Retirement: Planning for Schedulers

Jessica Lanning

I know, some of you simply need a basic list of what to do when planning your retirement, and when to do it. For you, here’s a general outline.

Pick a date!

You can’t predict the future, but you need to start somewhere. Retiring at 65 is no longer the default. Your target age should stem from your values, so revisit or define them.

Ten years out

This is a time to get a reality check on your financial life and start to envision what retirement will be like.

  • Time to take a basic retirement planning class. Look to your local community college, retirement system pension planners, or professional organizations. You’re not trying to become an expert or nail down your plan. But you are trying to figure out what you need to know and what you need to think about.
  • How much money have you saved in a 401(k), 403(b) or other retirement account?  Do you need to save more?  Will you need to work longer?  Do you need to adjust your allocations to make them more aggressive or (more likely) conservative
  • Will you get a pension? When will you reach the vesting requirements?  How much will you receive? How will it be paid out? In a lump sum, monthly, etc.?)
  • Do you have a copy of your Social Security statement? How much can you expect to receive?
  • What other assets and investments can contribute to your retirement? Are there any potential drains on your income?
  • Start having conversations with your close friends and family members about your vision for your “retirement.”  How do you want to spend your time?  What skills might you want to keep using in part-time or volunteer work?

 Five years out

  • Revisit the questions from 10 years out.
  • This is a good time to start a journal. Take some of those daydreams you put away and make them more specific. For example, rather than “spend time with grandkids,” you might write “spend two dinners a week with grandchildren.”

 Two years out (or less)

Time to get serious.

  1. Make sure your partner/spouse is involved, if you have one and they aren’t already.
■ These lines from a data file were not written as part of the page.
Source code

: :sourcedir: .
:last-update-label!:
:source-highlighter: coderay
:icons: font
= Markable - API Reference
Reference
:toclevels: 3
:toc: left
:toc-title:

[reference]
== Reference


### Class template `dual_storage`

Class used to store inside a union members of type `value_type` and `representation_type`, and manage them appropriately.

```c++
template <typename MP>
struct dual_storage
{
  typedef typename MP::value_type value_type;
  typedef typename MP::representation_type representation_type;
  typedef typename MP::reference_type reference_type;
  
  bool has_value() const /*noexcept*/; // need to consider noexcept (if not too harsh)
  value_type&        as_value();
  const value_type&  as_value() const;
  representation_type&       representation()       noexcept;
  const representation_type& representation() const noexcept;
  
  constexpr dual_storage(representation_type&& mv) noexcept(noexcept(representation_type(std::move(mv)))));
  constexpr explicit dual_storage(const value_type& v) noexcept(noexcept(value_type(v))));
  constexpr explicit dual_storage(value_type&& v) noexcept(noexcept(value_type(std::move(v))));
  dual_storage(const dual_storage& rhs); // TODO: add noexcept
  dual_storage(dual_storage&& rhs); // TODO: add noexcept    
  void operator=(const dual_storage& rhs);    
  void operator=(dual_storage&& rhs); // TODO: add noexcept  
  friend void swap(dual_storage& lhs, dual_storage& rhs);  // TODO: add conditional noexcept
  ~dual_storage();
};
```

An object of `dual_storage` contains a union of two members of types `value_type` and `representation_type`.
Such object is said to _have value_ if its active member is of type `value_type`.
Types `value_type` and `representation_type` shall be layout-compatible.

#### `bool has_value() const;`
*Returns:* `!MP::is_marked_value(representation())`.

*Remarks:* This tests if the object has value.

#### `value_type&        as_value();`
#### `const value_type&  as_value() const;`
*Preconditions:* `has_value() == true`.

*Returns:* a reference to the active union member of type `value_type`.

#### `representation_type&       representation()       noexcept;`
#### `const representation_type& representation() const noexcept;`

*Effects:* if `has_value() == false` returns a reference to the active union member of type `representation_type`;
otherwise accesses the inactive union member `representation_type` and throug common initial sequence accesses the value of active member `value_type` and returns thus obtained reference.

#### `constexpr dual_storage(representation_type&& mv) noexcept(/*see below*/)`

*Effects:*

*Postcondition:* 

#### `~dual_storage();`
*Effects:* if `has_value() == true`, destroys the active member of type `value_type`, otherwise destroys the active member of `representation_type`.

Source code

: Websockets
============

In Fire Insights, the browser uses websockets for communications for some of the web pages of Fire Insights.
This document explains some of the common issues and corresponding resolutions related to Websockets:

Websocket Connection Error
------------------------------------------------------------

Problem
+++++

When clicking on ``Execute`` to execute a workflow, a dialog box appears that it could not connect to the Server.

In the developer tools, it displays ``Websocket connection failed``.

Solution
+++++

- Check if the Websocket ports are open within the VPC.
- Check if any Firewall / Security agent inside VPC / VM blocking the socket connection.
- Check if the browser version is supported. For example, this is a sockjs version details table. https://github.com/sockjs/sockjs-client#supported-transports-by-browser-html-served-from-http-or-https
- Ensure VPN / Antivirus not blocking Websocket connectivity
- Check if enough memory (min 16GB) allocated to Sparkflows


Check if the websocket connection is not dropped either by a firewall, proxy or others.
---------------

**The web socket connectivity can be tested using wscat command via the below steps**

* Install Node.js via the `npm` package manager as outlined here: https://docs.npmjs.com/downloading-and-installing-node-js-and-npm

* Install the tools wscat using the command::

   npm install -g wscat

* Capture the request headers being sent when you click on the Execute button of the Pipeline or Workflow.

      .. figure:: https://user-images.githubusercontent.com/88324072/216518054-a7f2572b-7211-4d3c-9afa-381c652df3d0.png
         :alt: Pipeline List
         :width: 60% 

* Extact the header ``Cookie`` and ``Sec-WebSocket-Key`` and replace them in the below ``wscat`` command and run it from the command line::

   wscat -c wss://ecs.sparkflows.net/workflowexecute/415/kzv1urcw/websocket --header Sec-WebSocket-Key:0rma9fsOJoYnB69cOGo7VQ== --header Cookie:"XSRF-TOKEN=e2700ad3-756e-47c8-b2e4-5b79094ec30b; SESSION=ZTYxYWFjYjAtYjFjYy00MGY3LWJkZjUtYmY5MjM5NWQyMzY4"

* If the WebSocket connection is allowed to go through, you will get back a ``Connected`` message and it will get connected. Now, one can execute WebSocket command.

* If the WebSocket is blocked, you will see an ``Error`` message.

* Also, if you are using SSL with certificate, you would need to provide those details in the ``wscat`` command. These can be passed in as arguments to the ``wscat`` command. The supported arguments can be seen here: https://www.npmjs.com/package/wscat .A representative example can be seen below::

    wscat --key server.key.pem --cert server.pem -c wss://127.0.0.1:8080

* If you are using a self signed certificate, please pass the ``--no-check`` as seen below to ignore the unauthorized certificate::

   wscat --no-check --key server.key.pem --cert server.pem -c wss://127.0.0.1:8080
Communicate and negotiate with them about how you expect to spend your days and money.
  2. Hire a financial planner if you haven’t already done so. You want a fiduciary. The Financial Planning Association is a great place to find one.
  3. Create a realistic budget. Figure out if you’ll need to work for income or where you may need to cut back on expenses.
  4. Figure out when you’ll take Social Security, whether and when you will sign up for Medicare, etc.
  5. Turn that “stake in the ground” into a real retirement date. Put a date in the calendar to retire, whether you share this with your employer or not.
  6. Get more specific about how you’ll spend your newly found time.

 I often say it’s not about the plan, it’s about planNING. Life happens. Mid-flight corrections are necessary, and you can’t schedule those.  But following this schedule will help minimize the changes and the surprises.